Jukebox

Träume sind doch nur Schäume. Oder?

Manche Dinge sind so kitschig, dass man sie entweder ironisch brechen – oder noch ein bisschen kitschiger machen muss. Françoise Hardy schlug für ihr Lied „Träume“ (erschienen 1970 auf der gleichnamigem LP bei Philips) letzteren Weg ein. Die französische Star-Chanteuse hauchte Sätze wie „Träume, die bei Nacht entstehen und am Tag vergehen, sind meistens gar nicht wahr, weil sie unter den Millionen unserer Illusionen geboren sind“, ins Mikrofon.
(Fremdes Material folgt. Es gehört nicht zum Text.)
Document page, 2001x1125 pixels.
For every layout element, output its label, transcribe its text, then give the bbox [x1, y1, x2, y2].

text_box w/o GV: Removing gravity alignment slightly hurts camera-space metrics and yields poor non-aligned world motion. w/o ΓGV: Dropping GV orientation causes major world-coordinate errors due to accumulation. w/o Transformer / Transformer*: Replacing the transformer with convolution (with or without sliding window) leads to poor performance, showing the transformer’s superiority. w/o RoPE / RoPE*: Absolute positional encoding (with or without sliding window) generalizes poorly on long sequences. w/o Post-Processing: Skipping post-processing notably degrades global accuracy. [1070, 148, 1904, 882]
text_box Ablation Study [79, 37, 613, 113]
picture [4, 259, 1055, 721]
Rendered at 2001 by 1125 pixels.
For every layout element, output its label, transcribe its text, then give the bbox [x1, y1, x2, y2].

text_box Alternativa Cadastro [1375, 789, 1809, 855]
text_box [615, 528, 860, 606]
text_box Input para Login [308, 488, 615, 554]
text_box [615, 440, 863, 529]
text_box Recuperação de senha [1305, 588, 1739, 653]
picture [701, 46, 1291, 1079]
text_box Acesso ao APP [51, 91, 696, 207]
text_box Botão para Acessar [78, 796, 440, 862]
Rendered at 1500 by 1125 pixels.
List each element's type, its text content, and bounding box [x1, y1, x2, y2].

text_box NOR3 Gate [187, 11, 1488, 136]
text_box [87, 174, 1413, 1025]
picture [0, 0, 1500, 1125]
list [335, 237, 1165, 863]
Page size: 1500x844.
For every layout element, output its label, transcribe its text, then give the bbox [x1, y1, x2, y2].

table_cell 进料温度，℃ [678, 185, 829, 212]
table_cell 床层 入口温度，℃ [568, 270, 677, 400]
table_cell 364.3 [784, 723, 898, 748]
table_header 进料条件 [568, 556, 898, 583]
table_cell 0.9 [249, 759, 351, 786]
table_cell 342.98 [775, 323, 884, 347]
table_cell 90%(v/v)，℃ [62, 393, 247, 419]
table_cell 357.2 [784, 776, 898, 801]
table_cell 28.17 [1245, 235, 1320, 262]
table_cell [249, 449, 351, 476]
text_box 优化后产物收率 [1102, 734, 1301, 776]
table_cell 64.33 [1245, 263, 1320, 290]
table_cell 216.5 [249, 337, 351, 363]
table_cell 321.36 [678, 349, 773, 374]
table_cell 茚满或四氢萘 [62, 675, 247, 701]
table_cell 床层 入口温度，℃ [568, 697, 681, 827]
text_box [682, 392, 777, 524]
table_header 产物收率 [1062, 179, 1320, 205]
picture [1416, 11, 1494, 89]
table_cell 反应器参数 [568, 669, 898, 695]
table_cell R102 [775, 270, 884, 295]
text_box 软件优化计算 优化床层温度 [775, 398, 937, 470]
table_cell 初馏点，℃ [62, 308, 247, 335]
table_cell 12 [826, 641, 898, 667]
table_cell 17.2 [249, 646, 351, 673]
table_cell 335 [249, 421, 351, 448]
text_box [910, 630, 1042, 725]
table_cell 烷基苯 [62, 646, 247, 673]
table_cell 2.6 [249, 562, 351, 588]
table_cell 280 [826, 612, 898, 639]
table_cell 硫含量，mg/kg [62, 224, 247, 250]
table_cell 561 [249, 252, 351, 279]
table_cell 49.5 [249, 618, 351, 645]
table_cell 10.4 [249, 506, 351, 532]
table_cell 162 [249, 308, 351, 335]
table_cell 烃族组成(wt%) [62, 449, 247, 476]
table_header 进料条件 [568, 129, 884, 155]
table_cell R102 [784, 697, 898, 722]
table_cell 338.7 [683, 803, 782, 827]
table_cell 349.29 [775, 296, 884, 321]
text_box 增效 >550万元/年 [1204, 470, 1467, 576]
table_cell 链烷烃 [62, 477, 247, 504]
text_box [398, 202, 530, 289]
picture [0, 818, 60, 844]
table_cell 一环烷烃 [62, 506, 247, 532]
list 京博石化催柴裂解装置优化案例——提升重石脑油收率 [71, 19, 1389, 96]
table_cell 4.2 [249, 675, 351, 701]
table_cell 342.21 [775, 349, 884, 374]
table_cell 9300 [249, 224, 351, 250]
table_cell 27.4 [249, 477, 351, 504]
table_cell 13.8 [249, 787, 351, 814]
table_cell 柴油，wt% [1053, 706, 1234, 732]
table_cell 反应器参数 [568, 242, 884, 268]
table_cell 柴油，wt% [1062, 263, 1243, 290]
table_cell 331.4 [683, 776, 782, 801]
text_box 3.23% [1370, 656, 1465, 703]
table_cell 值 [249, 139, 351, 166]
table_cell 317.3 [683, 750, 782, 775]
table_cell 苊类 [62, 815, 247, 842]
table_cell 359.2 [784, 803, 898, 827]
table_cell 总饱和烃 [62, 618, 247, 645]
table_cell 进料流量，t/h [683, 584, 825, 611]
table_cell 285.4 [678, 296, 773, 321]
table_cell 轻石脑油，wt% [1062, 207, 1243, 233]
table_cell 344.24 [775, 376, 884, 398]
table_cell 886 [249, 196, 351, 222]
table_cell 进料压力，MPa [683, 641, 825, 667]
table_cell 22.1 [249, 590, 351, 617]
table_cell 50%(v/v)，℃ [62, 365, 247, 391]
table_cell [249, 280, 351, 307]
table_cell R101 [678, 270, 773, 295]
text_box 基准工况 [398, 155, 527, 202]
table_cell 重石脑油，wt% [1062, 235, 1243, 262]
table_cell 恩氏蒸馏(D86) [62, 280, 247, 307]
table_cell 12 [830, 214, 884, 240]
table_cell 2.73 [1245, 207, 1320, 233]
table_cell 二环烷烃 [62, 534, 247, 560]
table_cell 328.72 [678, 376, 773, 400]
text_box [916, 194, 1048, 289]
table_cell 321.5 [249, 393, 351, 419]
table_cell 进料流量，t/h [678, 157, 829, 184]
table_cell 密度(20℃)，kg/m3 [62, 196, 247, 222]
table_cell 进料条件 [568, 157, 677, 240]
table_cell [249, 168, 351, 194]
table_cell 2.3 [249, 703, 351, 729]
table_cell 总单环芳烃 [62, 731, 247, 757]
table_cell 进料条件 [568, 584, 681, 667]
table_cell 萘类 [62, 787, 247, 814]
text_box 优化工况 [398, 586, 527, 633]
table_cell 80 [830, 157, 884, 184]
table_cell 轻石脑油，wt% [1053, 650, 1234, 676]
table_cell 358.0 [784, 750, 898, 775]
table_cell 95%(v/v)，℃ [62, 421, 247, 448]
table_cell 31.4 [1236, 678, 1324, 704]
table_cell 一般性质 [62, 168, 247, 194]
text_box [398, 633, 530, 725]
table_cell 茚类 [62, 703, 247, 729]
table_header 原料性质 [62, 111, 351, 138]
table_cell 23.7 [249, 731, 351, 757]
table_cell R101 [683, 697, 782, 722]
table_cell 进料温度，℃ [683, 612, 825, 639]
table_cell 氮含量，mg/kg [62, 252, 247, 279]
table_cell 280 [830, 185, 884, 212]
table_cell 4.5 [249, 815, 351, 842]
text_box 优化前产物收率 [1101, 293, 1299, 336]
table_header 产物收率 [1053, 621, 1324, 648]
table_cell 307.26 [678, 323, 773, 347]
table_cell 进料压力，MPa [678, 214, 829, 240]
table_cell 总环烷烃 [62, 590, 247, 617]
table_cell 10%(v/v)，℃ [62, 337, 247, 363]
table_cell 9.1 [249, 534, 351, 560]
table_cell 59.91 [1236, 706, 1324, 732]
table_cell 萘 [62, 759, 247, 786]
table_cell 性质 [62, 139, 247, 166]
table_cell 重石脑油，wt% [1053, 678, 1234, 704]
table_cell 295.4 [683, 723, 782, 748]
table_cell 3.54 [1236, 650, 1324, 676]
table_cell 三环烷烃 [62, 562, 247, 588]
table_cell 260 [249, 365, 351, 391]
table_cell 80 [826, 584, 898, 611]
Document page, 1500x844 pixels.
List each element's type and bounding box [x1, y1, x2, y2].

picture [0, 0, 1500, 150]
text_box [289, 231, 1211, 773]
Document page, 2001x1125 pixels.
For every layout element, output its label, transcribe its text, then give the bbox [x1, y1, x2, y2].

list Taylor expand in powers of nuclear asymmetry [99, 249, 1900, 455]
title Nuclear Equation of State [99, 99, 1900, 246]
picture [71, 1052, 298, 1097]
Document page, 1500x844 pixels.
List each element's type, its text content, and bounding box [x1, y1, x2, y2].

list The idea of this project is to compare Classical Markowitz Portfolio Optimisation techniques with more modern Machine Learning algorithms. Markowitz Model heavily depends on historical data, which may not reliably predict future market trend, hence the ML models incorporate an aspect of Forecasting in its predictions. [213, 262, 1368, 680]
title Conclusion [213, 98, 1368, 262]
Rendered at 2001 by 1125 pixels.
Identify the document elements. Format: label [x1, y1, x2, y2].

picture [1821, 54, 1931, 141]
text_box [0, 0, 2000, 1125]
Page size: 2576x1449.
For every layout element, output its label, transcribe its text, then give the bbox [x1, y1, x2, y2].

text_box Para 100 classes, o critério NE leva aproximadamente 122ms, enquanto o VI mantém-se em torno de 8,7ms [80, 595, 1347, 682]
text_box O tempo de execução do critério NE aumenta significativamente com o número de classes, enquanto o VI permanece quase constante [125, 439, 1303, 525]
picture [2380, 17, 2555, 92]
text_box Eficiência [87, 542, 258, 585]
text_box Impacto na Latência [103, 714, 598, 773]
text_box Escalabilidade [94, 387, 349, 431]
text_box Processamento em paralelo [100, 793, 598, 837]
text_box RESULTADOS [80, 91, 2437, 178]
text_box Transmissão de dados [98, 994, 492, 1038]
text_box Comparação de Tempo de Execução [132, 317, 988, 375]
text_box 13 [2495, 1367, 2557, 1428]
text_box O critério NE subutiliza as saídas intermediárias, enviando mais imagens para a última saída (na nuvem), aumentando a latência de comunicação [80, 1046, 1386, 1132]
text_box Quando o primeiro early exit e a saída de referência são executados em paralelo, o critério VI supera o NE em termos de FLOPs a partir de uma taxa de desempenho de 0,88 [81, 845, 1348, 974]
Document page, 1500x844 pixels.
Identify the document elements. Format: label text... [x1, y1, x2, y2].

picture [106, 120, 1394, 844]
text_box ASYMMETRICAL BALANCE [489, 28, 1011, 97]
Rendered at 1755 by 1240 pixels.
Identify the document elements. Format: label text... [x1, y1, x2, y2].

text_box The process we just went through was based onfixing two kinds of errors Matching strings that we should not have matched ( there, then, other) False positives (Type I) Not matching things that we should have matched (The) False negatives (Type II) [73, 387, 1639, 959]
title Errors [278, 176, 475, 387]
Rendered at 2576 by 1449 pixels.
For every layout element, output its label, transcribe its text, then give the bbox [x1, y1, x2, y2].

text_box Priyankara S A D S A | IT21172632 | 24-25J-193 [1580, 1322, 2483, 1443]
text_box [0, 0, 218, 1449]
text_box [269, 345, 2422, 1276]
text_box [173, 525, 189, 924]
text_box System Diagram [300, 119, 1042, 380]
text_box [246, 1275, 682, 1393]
Und als wäre das – rein semantisch betrachtet – nicht schon dick genug, singt sie das Lied auch noch mit französischem Akzent und in einer Langsamkeit, gegen die ein Epos eine Kurzgeschichte ist.

Dass Kitsch, zumal großer Kitsch, immer auch eine Wahrheit in sich trägt, mag auch den französischen Regisseur François Ozon dazu gebracht haben, „Träume“ in seine Verfilmung von Fassbinders Theaterstück „Tropfen auf heiße Steine“ zu holen. Bis dahin hatte sich Françoise Hardy der Musik abgewandt, Bücher über Astrologie geschrieben und dann im Jahr 2000 ihr Comeback mit dem Album „Clair – Obscur“ geschafft.

Hardys „Träume“ setzt in Ozons Film just in dem Moment ein, als die transsexuelle Vera, Exgeliebte des Spießers Leopold, sich aus dem Fenster stürzen will – und scheitert, weil sie das Fenster einfach nicht geöffnet kriegt. Und spätestens da wird es knifflig: Endet ein Traum, wenn man das bisherige Leben als Illusion verstehen lernt, oder fängt er dann gerade erst an? Können Träume zerplatzen, oder gehen sie nur ineinander über? Hardys Lied „Träume“ jedenfalls hat über drei Jahrzehnte hinweg weitergelebt.

Der Kölner House-Produzent Superpitcher spielte es erst vor zwei Jahren für sein schönes Album „Here Comes Love“ neu ein. Charlotte Roche gibt darin ihr Debüt als Sängerin.

Ob man’s mag oder nicht, ist vermutlich keine Geschmacks-, sondern eine Glaubensfrage.